- _How to complete this task_
Go to the line containing "Rendered at 2001 by 1125 pixels." and return it and each line after it exactly, through the end of the data below, and nothing more.

Data to process Start Marker

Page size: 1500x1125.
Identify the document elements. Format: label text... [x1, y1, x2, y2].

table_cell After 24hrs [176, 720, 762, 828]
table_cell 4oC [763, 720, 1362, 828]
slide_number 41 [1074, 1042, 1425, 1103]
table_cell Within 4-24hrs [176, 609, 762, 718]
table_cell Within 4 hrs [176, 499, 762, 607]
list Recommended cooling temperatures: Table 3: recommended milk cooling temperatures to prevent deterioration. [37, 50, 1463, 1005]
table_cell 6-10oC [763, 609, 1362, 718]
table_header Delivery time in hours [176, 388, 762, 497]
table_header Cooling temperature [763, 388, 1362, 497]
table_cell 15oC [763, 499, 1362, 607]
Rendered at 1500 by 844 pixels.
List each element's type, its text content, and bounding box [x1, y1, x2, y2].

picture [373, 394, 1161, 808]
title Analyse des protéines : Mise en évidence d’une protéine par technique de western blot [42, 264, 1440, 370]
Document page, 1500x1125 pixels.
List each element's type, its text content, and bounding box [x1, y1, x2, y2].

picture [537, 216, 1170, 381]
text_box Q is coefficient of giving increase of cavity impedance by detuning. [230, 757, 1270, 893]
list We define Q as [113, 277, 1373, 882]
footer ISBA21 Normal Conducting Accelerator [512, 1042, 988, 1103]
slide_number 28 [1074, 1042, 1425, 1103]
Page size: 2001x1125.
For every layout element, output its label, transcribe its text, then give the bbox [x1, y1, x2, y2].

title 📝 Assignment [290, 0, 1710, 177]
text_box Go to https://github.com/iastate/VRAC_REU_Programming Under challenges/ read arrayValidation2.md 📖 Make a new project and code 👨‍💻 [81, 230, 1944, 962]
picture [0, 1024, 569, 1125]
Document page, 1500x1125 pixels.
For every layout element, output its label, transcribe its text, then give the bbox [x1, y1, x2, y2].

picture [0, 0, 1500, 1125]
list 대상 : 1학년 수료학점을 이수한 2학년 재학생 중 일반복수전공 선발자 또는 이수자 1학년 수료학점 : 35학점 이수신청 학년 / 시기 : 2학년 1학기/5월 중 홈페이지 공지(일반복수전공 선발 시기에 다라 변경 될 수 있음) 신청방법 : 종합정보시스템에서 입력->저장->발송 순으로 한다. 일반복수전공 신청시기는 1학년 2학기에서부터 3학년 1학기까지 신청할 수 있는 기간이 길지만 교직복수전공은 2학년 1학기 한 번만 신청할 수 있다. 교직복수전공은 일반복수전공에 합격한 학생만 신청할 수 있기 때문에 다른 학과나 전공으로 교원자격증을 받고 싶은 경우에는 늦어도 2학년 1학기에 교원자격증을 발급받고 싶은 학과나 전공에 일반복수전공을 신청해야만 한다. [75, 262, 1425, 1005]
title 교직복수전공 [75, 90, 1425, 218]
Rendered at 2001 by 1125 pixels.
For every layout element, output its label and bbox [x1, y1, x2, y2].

Data to process End Marker

- _Completed task_
Rendered at 2001 by 1125 pixels.
For every layout element, output its label and bbox [x1, y1, x2, y2].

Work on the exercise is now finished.